··· 页面摘录 ···
在很多人学生时代的印象中,必然少不了那双水汪汪的“大眼睛”。这里的大眼睛不是别的事情,正是指曾火遍全国并被载入课本的希望工程“我想上学”主题的那张照片。
在那张照片被刊登出来的时候,看到的人无一不被震撼,大家都被小女孩那忧郁而明亮的眼神触动了。
那张照片最终被中国青少年发展基金会作为了希望工程的标志,成为一代人的记忆。
这张照片拍摄的时间是1991年,拍摄者是文化馆的摄影记者解海龙,而照片主人公是当时年仅八岁的苏明娟。
如今,时间已经过去三十一年了,曾经的小女孩也已经长成了大人。时过境迁,在进入新世纪后的今天,她又有着怎样的经历呢?
故事要从1991年讲起,其发生在大别山腹地的金寨县。这里的金寨县位于安徽省的西部边陲,地处大别山之中,既是安徽面积最大和人口最多的一个山区县。
金寨也是诞育很多位新中国开国将领的红色摇篮,开国上将洪学智就出生在这里,此外还有八位中将和数不胜数的少将。
然而,尽管金寨县是一个钟灵毓秀的宝地,却也因为地处偏僻而十分闭塞和落后。
在广袤的山区中,坐落着的一户户人家,无不是以种地为生,过着面朝黄土背朝天的生活,而我们今天故事的主角苏明娟就出生在这样一个普通的农民家庭。
往往经济落后的地方,其教育资源也是十分匮乏的,而教育落后又必然限制地区的发展潜力,形成一个恶性循环。这一点不仅体现在金寨县,广大农村地区都面临这样的问题。
苏家祖祖辈辈就是过着十分贫困的生活,一直到苏明娟的父亲这一代,尽管其常年辛勤劳动,所得收获也仅仅只能满足三个月的生活所需,另外的部分还需要通过砍柴、捕鱼、做草鞋等方式来弥补。
··· 数据行 ···
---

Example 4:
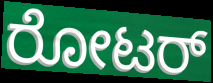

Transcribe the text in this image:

ರೋಟರ್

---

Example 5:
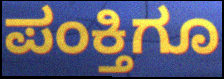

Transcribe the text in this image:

ಪಂಕ್ತಿಗೂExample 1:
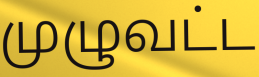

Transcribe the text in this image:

முழுவட்ட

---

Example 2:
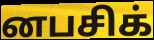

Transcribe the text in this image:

னபசிக்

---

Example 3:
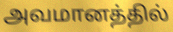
···
操作说明:
1 – 请把页面摘录中从“那张照片最终被中国青少年发展基金会作为了希望工程的标志,成为一代人的记忆。”到“最大和人口最多的一个山区县。”的文字（首尾均包括在内）照原文重新写出。
2 – 页面摘录中提到了哪些有名有姓的人物？请全部列出。

参考答案:
1 –
那张照片最终被中国青少年发展基金会作为了希望工程的标志,成为一代人的记忆。
这张照片拍摄的时间是1991年,拍摄者是文化馆的摄影记者解海龙,而照片主人公是当时年仅八岁的苏明娟。
如今,时间已经过去三十一年了,曾经的小女孩也已经长成了大人。时过境迁,在进入新世纪后的今天,她又有着怎样的经历呢?
故事要从1991年讲起,其发生在大别山腹地的金寨县。这里的金寨县位于安徽省的西部边陲,地处大别山之中,既是安徽面积最大和人口最多的一个山区县。

2 – 解海龙、苏明娟、洪学智